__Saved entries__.
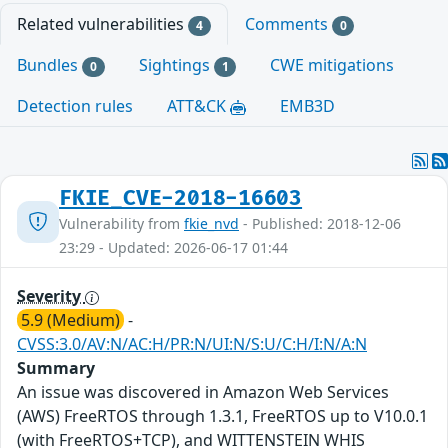
Related vulnerabilities
Comments
4
0
Bundles
Sightings
CWE mitigations
0
1
Detection rules
ATT&CK
EMB3D
FKIE_CVE-2018-16603
Vulnerability from
fkie_nvd
- Published: 2018-12-06
23:29 - Updated: 2026-06-17 01:44
Severity
5.9 (Medium)
-
CVSS:3.0/AV:N/AC:H/PR:N/UI:N/S:U/C:H/I:N/A:N
Summary
An issue was discovered in Amazon Web Services
(AWS) FreeRTOS through 1.3.1, FreeRTOS up to V10.0.1
(with FreeRTOS+TCP), and WITTENSTEIN WHIS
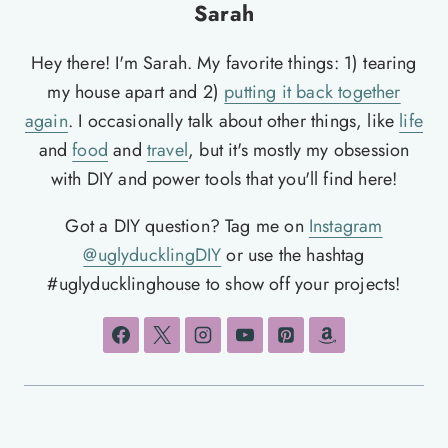
Sarah
Hey there! I'm Sarah. My favorite things: 1) tearing
my house apart and 2)
putting it back together
again
. I occasionally talk about other things, like
life
and
food
and
travel
, but it's mostly my obsession
with DIY and power tools that you'll find here!
Got a DIY question? Tag me on
Instagram
@uglyducklingDIY
or use the hashtag
#uglyducklinghouse to show off your projects!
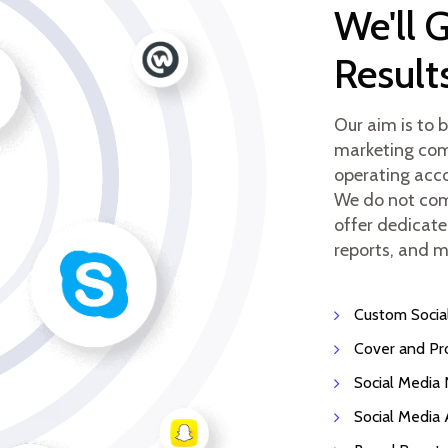
We'll 
Result
Our aim is to 
marketing comp
operating acco
We do not com
offer dedicate
reports, and m
Custom Socia
Cover and Pr
Social Media
Social Media 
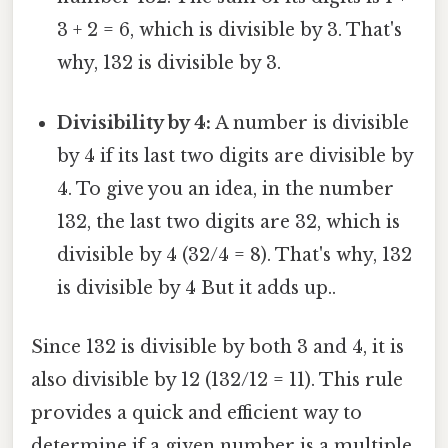
3 + 2 = 6, which is divisible by 3. That's
why, 132 is divisible by 3.
Divisibility by 4:
A number is divisible
by 4 if its last two digits are divisible by
4. To give you an idea, in the number
132, the last two digits are 32, which is
divisible by 4 (32/4 = 8). That's why, 132
is divisible by 4 But it adds up..
Since 132 is divisible by both 3 and 4, it is
also divisible by 12 (132/12 = 11). This rule
provides a quick and efficient way to
determine if a given number is a multiple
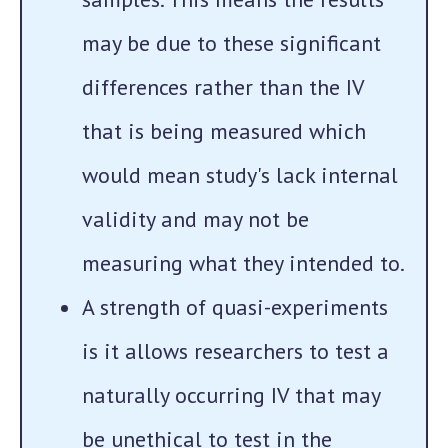
may be due to these significant
differences rather than the IV
that is being measured which
would mean study's lack internal
validity and may not be
measuring what they intended to.
A strength of quasi-experiments
is it allows researchers to test a
naturally occurring IV that may
be unethical to test in the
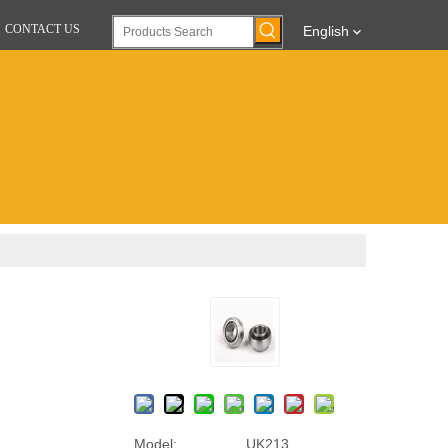
CONTACT US
English
Model:
UK213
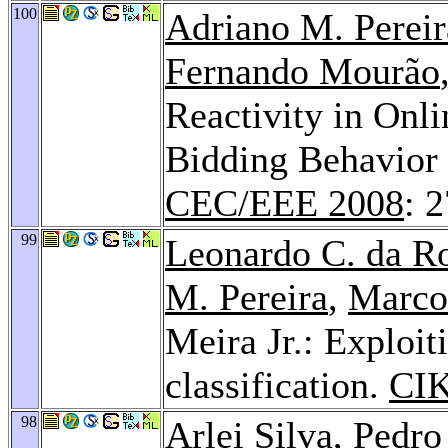
100
Adriano M. Pereir
Fernando Mourão
Reactivity in Onl
Bidding Behavior 
CEC/EEE 2008
: 
99
Leonardo C. da R
M. Pereira
,
Marco
Meira Jr.: Exploit
classification.
CI
98
Arlei Silva
,
Pedro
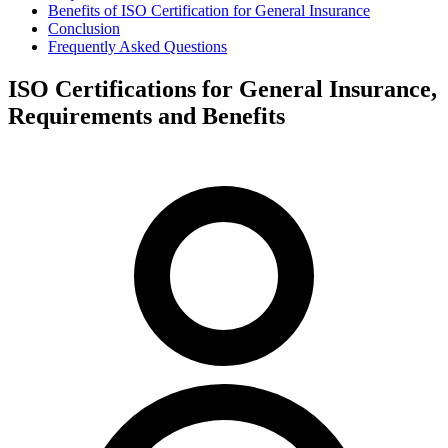
Benefits of ISO Certification for General Insurance
Conclusion
Frequently Asked Questions
ISO Certifications for General Insurance,
Requirements and Benefits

__WHAT IS REQUIRED__. Update the rows above by swapping "Severity" for "Risk level" and keeping everything else the same. Leave the pictures out of your answer.

__RESPONSE TO THIS TASK__.
Related vulnerabilities
Comments
4
0
Bundles
Sightings
CWE mitigations
0
1
Detection rules
ATT&CK
EMB3D
FKIE_CVE-2018-16603
Vulnerability from
fkie_nvd
- Published: 2018-12-06
23:29 - Updated: 2026-06-17 01:44
Risk level
5.9 (Medium)
-
CVSS:3.0/AV:N/AC:H/PR:N/UI:N/S:U/C:H/I:N/A:N
Summary
An issue was discovered in Amazon Web Services
(AWS) FreeRTOS through 1.3.1, FreeRTOS up to V10.0.1
(with FreeRTOS+TCP), and WITTENSTEIN WHIS
Sarah
Hey there! I'm Sarah. My favorite things: 1) tearing
my house apart and 2)
putting it back together
again
. I occasionally talk about other things, like
life
and
food
and
travel
, but it's mostly my obsession
with DIY and power tools that you'll find here!
Got a DIY question? Tag me on
Instagram
@uglyducklingDIY
or use the hashtag
#uglyducklinghouse to show off your projects!
We'll 
Result
Our aim is to 
marketing comp
operating acco
We do not com
offer dedicate
reports, and m
Custom Socia
Cover and Pr
Social Media
Social Media 
3 + 2 = 6, which is divisible by 3. That's
why, 132 is divisible by 3.
Divisibility by 4:
A number is divisible
by 4 if its last two digits are divisible by
4. To give you an idea, in the number
132, the last two digits are 32, which is
divisible by 4 (32/4 = 8). That's why, 132
is divisible by 4 But it adds up..
Since 132 is divisible by both 3 and 4, it is
also divisible by 12 (132/12 = 11). This rule
provides a quick and efficient way to
determine if a given number is a multiple
may be due to these significant
differences rather than the IV
that is being measured which
would mean study's lack internal
validity and may not be
measuring what they intended to.
A strength of quasi-experiments
is it allows researchers to test a
naturally occurring IV that may
be unethical to test in the
CONTACT US
English
Model:
UK213
100
Adriano M. Pereir
Fernando Mourão
Reactivity in Onl
Bidding Behavior 
CEC/EEE 2008
: 
99
Leonardo C. da R
M. Pereira
,
Marco
Meira Jr.: Exploit
classification.
CI
98
Arlei Silva
,
Pedro
Benefits of ISO Certification for General Insurance
Conclusion
Frequently Asked Questions
ISO Certifications for General Insurance,
Requirements and Benefits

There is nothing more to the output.